--- ТЕКСТ ЗАДАНИЯ ---
Хронист вечного поиска
Местечко на берегу Северной Двины, в котором я родился, пристроилось между Великим Устюгом и Сольвычегодском. Сюда, в чудскую тайгу, когда-то впервые добрались ушкуи новгородцев, сюда заплывали викингские драккары, и отсюда начинали писаться не одна даже, а несколько страниц отечественного раздела книги Великих географических открытий – плавания поморских кочей и бригантин в полярных широтах, походы северных землепроходцев в Сибирь, на Чукотку и Камчатку, на Дальний Восток и в Русскую Америку (в своём стихотворении “Землепроходцы” автор обсуждаемой книги назвал этих людей “покорителями мечты”; я добавлю к этому, что в их мечтаниях, объективно пополнявших географическое знание, хватало и кондотьерства).
Когда моему отцу вручали лейтенантские погоны, он не думал, конечно, что получает с ними и гарантию кочевнического детства своим будущим сыновьям (сам я появился на свет ещё только через год). К десятому своему дню рождения я побывал почти во всех крупных сибирских и дальневосточных городах, жил в Маньчжурии, а в школу пошёл в столице одной из прибалтийских республик (хотя могло быть и по-другому: кандидатура отца всерьёз рассматривалась для перевода в одну из стран Африканского Рога). В этом возрасте, уже считая за норму периодическое перемещение из одной части света в другую, я осознал в себе страсть к чтению, и в репертуар его сразу стали входить пиратско-приключенческие романы и книги о путешествиях.
---
### ЗАДАНИЕ:
Перепечатайте приведенный выше текст «Хронист вечного поиска» целиком, слово в слово, без каких-либо изменений.
--- ИСХОДНЫЕ ЗАПИСИ ---
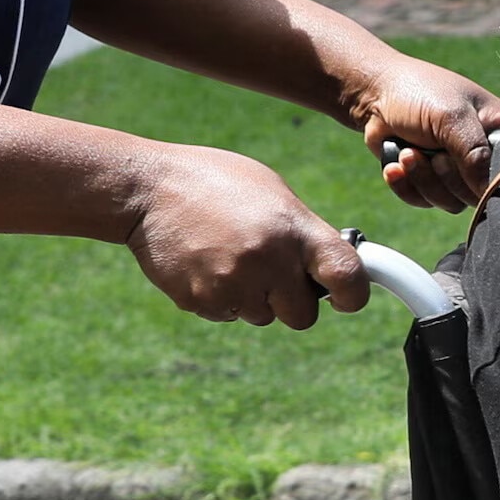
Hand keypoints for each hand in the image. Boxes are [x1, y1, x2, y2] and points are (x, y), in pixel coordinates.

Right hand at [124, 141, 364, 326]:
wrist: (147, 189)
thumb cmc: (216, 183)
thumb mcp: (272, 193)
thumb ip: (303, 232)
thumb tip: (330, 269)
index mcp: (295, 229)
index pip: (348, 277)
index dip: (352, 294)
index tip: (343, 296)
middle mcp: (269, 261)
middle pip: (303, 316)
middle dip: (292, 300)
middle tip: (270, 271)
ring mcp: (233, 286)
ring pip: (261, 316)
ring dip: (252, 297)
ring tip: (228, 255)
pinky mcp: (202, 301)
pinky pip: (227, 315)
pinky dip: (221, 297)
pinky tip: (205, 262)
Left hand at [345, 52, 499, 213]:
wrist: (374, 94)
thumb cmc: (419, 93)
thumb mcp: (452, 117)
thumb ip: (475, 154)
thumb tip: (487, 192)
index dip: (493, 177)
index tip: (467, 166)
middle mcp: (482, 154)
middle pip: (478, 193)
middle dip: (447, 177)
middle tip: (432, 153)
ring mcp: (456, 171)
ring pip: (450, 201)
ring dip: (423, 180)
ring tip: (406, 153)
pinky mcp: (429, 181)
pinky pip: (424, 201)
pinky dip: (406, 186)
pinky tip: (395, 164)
---
--- ИСХОДНЫЕ ЗАПИСИ ---
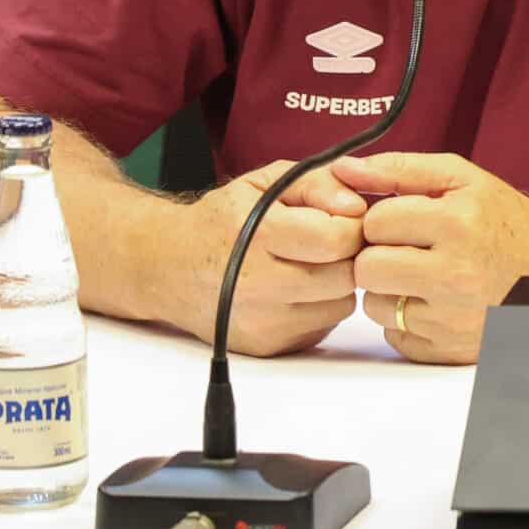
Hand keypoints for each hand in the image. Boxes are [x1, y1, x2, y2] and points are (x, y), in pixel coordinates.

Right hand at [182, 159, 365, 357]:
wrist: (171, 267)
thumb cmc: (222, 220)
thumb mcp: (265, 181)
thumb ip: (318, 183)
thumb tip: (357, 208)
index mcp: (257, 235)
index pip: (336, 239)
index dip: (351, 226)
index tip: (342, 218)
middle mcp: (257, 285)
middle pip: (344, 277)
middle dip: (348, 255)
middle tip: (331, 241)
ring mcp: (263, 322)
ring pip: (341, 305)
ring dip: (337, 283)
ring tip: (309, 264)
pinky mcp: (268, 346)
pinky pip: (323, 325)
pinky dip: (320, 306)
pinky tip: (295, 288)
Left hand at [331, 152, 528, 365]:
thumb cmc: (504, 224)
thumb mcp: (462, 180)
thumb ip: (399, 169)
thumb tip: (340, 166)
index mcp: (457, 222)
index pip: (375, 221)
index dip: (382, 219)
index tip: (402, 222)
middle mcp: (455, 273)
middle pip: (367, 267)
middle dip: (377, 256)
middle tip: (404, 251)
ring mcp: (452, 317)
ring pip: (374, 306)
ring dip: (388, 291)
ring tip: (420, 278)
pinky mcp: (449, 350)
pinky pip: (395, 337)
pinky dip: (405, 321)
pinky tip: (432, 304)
---
--- ИСХОДНЫЕ ЗАПИСИ ---
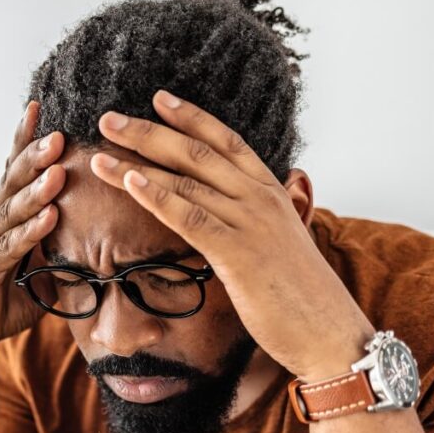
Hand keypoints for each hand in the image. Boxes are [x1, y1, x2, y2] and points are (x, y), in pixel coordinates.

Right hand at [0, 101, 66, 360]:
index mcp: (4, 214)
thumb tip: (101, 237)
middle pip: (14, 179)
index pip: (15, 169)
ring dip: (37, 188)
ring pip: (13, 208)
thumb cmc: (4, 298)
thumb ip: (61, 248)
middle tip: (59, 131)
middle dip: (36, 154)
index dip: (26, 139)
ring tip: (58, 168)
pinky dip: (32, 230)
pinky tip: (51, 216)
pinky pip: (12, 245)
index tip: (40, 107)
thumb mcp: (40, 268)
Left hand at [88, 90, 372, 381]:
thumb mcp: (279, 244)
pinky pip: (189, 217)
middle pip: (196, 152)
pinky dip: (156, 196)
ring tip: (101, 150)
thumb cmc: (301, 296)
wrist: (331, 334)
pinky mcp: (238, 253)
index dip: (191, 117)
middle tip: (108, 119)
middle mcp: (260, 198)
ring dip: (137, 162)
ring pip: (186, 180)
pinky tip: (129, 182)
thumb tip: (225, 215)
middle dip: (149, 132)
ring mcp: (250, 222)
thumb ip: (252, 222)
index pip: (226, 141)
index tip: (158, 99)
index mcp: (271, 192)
---
### ОТВЕТ НА ЗАДАНИЕ:
Хронист вечного поиска
Местечко на берегу Северной Двины, в котором я родился, пристроилось между Великим Устюгом и Сольвычегодском. Сюда, в чудскую тайгу, когда-то впервые добрались ушкуи новгородцев, сюда заплывали викингские драккары, и отсюда начинали писаться не одна даже, а несколько страниц отечественного раздела книги Великих географических открытий – плавания поморских кочей и бригантин в полярных широтах, походы северных землепроходцев в Сибирь, на Чукотку и Камчатку, на Дальний Восток и в Русскую Америку (в своём стихотворении “Землепроходцы” автор обсуждаемой книги назвал этих людей “покорителями мечты”; я добавлю к этому, что в их мечтаниях, объективно пополнявших географическое знание, хватало и кондотьерства).
Когда моему отцу вручали лейтенантские погоны, он не думал, конечно, что получает с ними и гарантию кочевнического детства своим будущим сыновьям (сам я появился на свет ещё только через год). К десятому своему дню рождения я побывал почти во всех крупных сибирских и дальневосточных городах, жил в Маньчжурии, а в школу пошёл в столице одной из прибалтийских республик (хотя могло быть и по-другому: кандидатура отца всерьёз рассматривалась для перевода в одну из стран Африканского Рога). В этом возрасте, уже считая за норму периодическое перемещение из одной части света в другую, я осознал в себе страсть к чтению, и в репертуар его сразу стали входить пиратско-приключенческие романы и книги о путешествиях.